-- PROVIDED DATA follows --

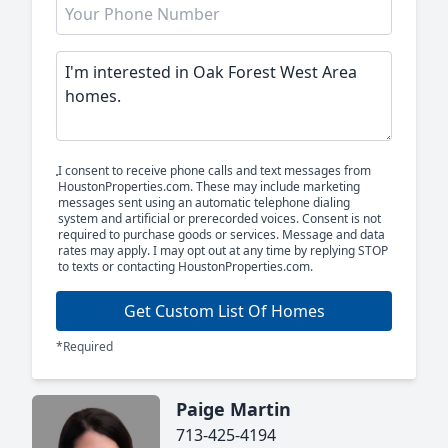
I consent to receive phone calls and text messages from
HoustonProperties.com. These may include marketing
messages sent using an automatic telephone dialing
system and artificial or prerecorded voices. Consent is not
required to purchase goods or services. Message and data
rates may apply. I may opt out at any time by replying STOP
to texts or contacting HoustonProperties.com.
Get Custom List Of Homes
*Required
Paige Martin
713-425-4194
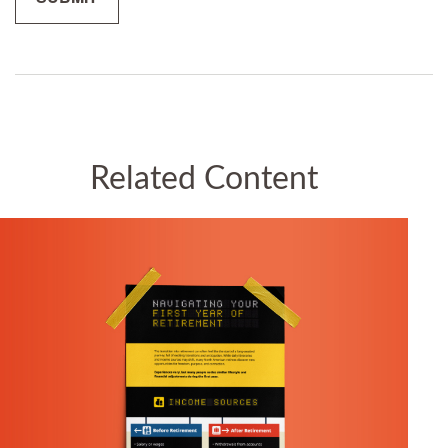
Related Content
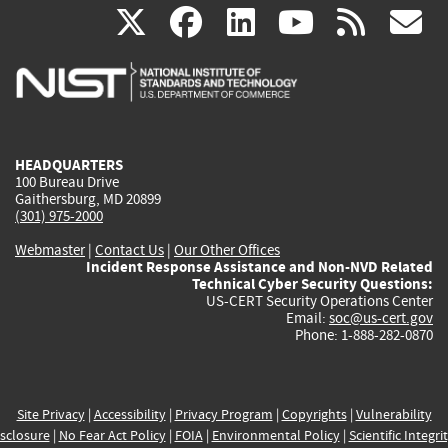
(link
(link
(link
(link
(
X
facebook
linkedin
youtu
rss
g
is
is
is
is
i
external)
external)
external)
external)
e
HEADQUARTERS
100 Bureau Drive
Gaithersburg, MD 20899
(301) 975-2000
Webmaster
|
Contact Us
|
Our Other Offices
Incident Response Assistance and Non-NVD Related
Technical Cyber Security Questions:
US-CERT Security Operations Center
Email:
soc@us-cert.gov
Phone: 1-888-282-0870
Site Privacy
|
Accessibility
|
Privacy Program
|
Copyrights
|
Vulnerability
sclosure
|
No Fear Act Policy
|
FOIA
|
Environmental Policy
|
Scientific Integri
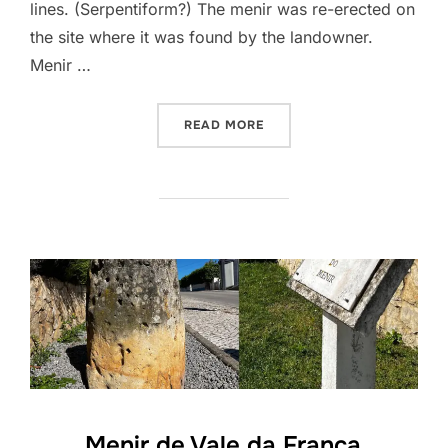
lines. (Serpentiform?) The menir was re-erected on
the site where it was found by the landowner.
Menir …
“MENIR DE ODIÁXERE”
READ MORE
Menir de Vale da França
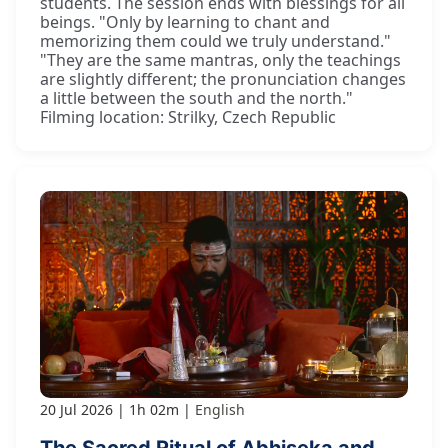
students. The session ends with blessings for all
beings. "Only by learning to chant and
memorizing them could we truly understand."
"They are the same mantras, only the teachings
are slightly different; the pronunciation changes
a little between the south and the north."
Filming location: Strilky, Czech Republic
20 Jul 2026
1h 02m
English
The Sacred Ritual of Abhiṣeka and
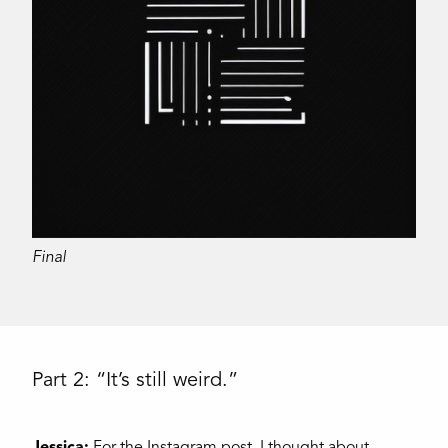
Final
Part 2: “It’s still weird.”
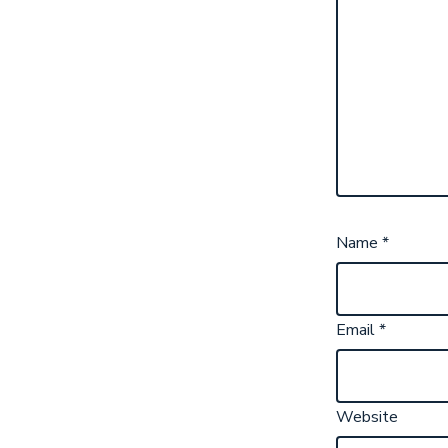
Name
*
Email
*
Website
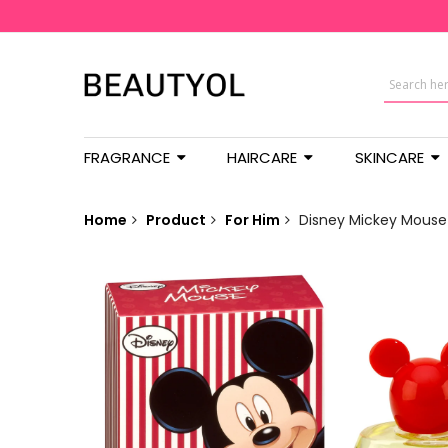
FRAGRANCE
HAIRCARE
SKINCARE
Home
Product
For Him
Disney Mickey Mouse 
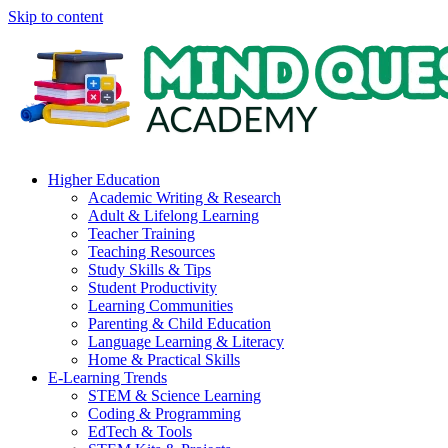
Skip to content
Higher Education
Academic Writing & Research
Adult & Lifelong Learning
Teacher Training
Teaching Resources
Study Skills & Tips
Student Productivity
Learning Communities
Parenting & Child Education
Language Learning & Literacy
Home & Practical Skills
E-Learning Trends
STEM & Science Learning
Coding & Programming
EdTech & Tools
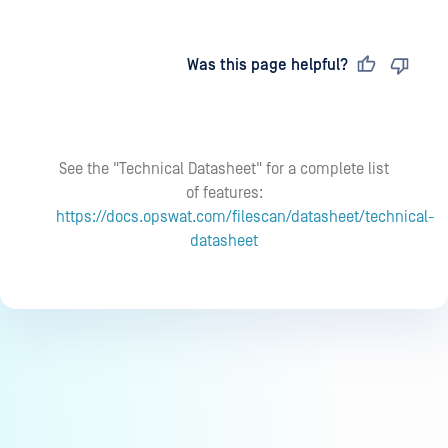
Last updated
on
Was this page helpful?
See the "Technical Datasheet" for a complete list
of features:
https://docs.opswat.com/filescan/datasheet/technical-
datasheet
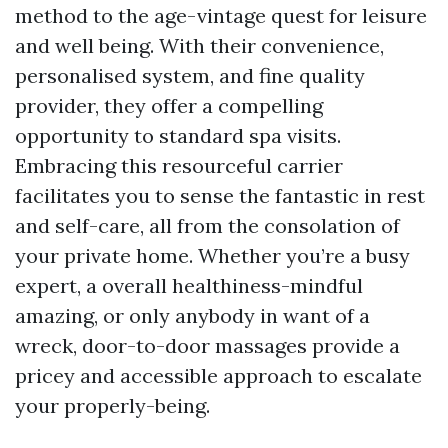
method to the age-vintage quest for leisure
and well being. With their convenience,
personalised system, and fine quality
provider, they offer a compelling
opportunity to standard spa visits.
Embracing this resourceful carrier
facilitates you to sense the fantastic in rest
and self-care, all from the consolation of
your private home. Whether you’re a busy
expert, a overall healthiness-mindful
amazing, or only anybody in want of a
wreck, door-to-door massages provide a
pricey and accessible approach to escalate
your properly-being.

-- PROVIDED DATA concluded --

» **PROBLEM DESCRIPTION**:
All of the listing should be transcribed exactly, but none of its images.

» **THE COMPLETED TASK**:
I consent to receive phone calls and text messages from
HoustonProperties.com. These may include marketing
messages sent using an automatic telephone dialing
system and artificial or prerecorded voices. Consent is not
required to purchase goods or services. Message and data
rates may apply. I may opt out at any time by replying STOP
to texts or contacting HoustonProperties.com.
Get Custom List Of Homes
*Required
Paige Martin
713-425-4194
Related Content
(link
(link
(link
(link
(
X
facebook
linkedin
youtu
rss
g
is
is
is
is
i
external)
external)
external)
external)
e
HEADQUARTERS
100 Bureau Drive
Gaithersburg, MD 20899
(301) 975-2000
Webmaster
|
Contact Us
|
Our Other Offices
Incident Response Assistance and Non-NVD Related
Technical Cyber Security Questions:
US-CERT Security Operations Center
Email:
soc@us-cert.gov
Phone: 1-888-282-0870
Site Privacy
|
Accessibility
|
Privacy Program
|
Copyrights
|
Vulnerability
sclosure
|
No Fear Act Policy
|
FOIA
|
Environmental Policy
|
Scientific Integri
lines. (Serpentiform?) The menir was re-erected on
the site where it was found by the landowner.
Menir …
“MENIR DE ODIÁXERE”
READ MORE
Menir de Vale da França
students. The session ends with blessings for all
beings. "Only by learning to chant and
memorizing them could we truly understand."
"They are the same mantras, only the teachings
are slightly different; the pronunciation changes
a little between the south and the north."
Filming location: Strilky, Czech Republic
20 Jul 2026
1h 02m
English
The Sacred Ritual of Abhiṣeka and
Final
Part 2: “It’s still weird.”
Name
*
Email
*
Website
FRAGRANCE
HAIRCARE
SKINCARE
Home
Product
For Him
Disney Mickey Mouse 
Skip to content
Higher Education
Academic Writing & Research
Adult & Lifelong Learning
Teacher Training
Teaching Resources
Study Skills & Tips
Student Productivity
Learning Communities
Parenting & Child Education
Language Learning & Literacy
Home & Practical Skills
E-Learning Trends
STEM & Science Learning
Coding & Programming
EdTech & Tools
Last updated
on
Was this page helpful?
See the "Technical Datasheet" for a complete list
of features:
https://docs.opswat.com/filescan/datasheet/technical-
datasheet
method to the age-vintage quest for leisure
and well being. With their convenience,
personalised system, and fine quality
provider, they offer a compelling
opportunity to standard spa visits.
Embracing this resourceful carrier
facilitates you to sense the fantastic in rest
and self-care, all from the consolation of
your private home. Whether you’re a busy
expert, a overall healthiness-mindful
amazing, or only anybody in want of a
wreck, door-to-door massages provide a
pricey and accessible approach to escalate
your properly-being.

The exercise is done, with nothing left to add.